**What to produce:**
Please repeat the records, word for word and without gaps.

**Excerpted data:**
——
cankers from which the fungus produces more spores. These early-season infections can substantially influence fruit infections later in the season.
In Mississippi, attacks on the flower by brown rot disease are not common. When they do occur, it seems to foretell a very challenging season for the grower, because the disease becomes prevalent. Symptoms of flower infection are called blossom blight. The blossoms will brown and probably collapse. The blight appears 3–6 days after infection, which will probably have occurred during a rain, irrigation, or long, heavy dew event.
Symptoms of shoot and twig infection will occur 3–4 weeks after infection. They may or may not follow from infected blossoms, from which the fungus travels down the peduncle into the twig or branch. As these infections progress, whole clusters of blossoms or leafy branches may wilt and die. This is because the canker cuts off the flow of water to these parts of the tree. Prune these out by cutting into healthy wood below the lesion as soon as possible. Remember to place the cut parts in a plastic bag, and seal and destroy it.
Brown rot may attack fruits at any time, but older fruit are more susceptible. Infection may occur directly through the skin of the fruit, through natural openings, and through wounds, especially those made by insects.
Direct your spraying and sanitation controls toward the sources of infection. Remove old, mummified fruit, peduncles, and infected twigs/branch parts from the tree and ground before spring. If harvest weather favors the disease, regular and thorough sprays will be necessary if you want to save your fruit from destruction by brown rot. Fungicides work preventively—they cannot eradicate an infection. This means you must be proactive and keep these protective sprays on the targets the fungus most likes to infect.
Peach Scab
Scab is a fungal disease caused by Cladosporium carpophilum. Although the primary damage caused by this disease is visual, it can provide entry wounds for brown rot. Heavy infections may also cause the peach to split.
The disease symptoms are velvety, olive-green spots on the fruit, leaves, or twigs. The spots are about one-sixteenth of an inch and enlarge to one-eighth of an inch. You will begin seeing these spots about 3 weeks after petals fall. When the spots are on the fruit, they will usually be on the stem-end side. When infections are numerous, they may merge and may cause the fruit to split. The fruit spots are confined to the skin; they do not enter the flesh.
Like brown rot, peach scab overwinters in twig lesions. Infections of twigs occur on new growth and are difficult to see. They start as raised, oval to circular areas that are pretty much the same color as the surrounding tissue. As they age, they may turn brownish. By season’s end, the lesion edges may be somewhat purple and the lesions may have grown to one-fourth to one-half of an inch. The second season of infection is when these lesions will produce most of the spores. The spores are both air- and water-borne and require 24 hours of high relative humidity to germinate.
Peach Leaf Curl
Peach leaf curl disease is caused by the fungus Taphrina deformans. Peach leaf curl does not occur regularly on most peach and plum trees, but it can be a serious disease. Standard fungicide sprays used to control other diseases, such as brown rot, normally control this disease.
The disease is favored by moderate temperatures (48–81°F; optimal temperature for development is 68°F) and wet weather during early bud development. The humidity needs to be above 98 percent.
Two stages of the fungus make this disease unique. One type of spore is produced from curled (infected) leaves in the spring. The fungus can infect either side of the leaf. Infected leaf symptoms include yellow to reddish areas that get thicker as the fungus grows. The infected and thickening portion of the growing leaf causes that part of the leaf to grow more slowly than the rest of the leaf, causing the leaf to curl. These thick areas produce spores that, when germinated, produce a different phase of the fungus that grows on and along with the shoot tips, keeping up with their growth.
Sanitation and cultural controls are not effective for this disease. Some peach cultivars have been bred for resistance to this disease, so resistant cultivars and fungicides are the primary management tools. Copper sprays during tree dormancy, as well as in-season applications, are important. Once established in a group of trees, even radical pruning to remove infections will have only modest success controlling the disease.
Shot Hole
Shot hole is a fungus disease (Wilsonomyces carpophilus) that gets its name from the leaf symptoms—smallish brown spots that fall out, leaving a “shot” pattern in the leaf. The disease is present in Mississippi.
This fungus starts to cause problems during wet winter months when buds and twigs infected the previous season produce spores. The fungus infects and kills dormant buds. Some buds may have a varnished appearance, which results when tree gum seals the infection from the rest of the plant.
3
——
**Answer section:**
cankers from which the fungus produces more spores. These early-season infections can substantially influence fruit infections later in the season.
In Mississippi, attacks on the flower by brown rot disease are not common. When they do occur, it seems to foretell a very challenging season for the grower, because the disease becomes prevalent. Symptoms of flower infection are called blossom blight. The blossoms will brown and probably collapse. The blight appears 3–6 days after infection, which will probably have occurred during a rain, irrigation, or long, heavy dew event.
Symptoms of shoot and twig infection will occur 3–4 weeks after infection. They may or may not follow from infected blossoms, from which the fungus travels down the peduncle into the twig or branch. As these infections progress, whole clusters of blossoms or leafy branches may wilt and die. This is because the canker cuts off the flow of water to these parts of the tree. Prune these out by cutting into healthy wood below the lesion as soon as possible. Remember to place the cut parts in a plastic bag, and seal and destroy it.
Brown rot may attack fruits at any time, but older fruit are more susceptible. Infection may occur directly through the skin of the fruit, through natural openings, and through wounds, especially those made by insects.
Direct your spraying and sanitation controls toward the sources of infection. Remove old, mummified fruit, peduncles, and infected twigs/branch parts from the tree and ground before spring. If harvest weather favors the disease, regular and thorough sprays will be necessary if you want to save your fruit from destruction by brown rot. Fungicides work preventively—they cannot eradicate an infection. This means you must be proactive and keep these protective sprays on the targets the fungus most likes to infect.
Peach Scab
Scab is a fungal disease caused by Cladosporium carpophilum. Although the primary damage caused by this disease is visual, it can provide entry wounds for brown rot. Heavy infections may also cause the peach to split.
The disease symptoms are velvety, olive-green spots on the fruit, leaves, or twigs. The spots are about one-sixteenth of an inch and enlarge to one-eighth of an inch. You will begin seeing these spots about 3 weeks after petals fall. When the spots are on the fruit, they will usually be on the stem-end side. When infections are numerous, they may merge and may cause the fruit to split. The fruit spots are confined to the skin; they do not enter the flesh.
Like brown rot, peach scab overwinters in twig lesions. Infections of twigs occur on new growth and are difficult to see. They start as raised, oval to circular areas that are pretty much the same color as the surrounding tissue. As they age, they may turn brownish. By season’s end, the lesion edges may be somewhat purple and the lesions may have grown to one-fourth to one-half of an inch. The second season of infection is when these lesions will produce most of the spores. The spores are both air- and water-borne and require 24 hours of high relative humidity to germinate.
Peach Leaf Curl
Peach leaf curl disease is caused by the fungus Taphrina deformans. Peach leaf curl does not occur regularly on most peach and plum trees, but it can be a serious disease. Standard fungicide sprays used to control other diseases, such as brown rot, normally control this disease.
The disease is favored by moderate temperatures (48–81°F; optimal temperature for development is 68°F) and wet weather during early bud development. The humidity needs to be above 98 percent.
Two stages of the fungus make this disease unique. One type of spore is produced from curled (infected) leaves in the spring. The fungus can infect either side of the leaf. Infected leaf symptoms include yellow to reddish areas that get thicker as the fungus grows. The infected and thickening portion of the growing leaf causes that part of the leaf to grow more slowly than the rest of the leaf, causing the leaf to curl. These thick areas produce spores that, when germinated, produce a different phase of the fungus that grows on and along with the shoot tips, keeping up with their growth.
Sanitation and cultural controls are not effective for this disease. Some peach cultivars have been bred for resistance to this disease, so resistant cultivars and fungicides are the primary management tools. Copper sprays during tree dormancy, as well as in-season applications, are important. Once established in a group of trees, even radical pruning to remove infections will have only modest success controlling the disease.
Shot Hole
Shot hole is a fungus disease (Wilsonomyces carpophilus) that gets its name from the leaf symptoms—smallish brown spots that fall out, leaving a “shot” pattern in the leaf. The disease is present in Mississippi.
This fungus starts to cause problems during wet winter months when buds and twigs infected the previous season produce spores. The fungus infects and kills dormant buds. Some buds may have a varnished appearance, which results when tree gum seals the infection from the rest of the plant.
3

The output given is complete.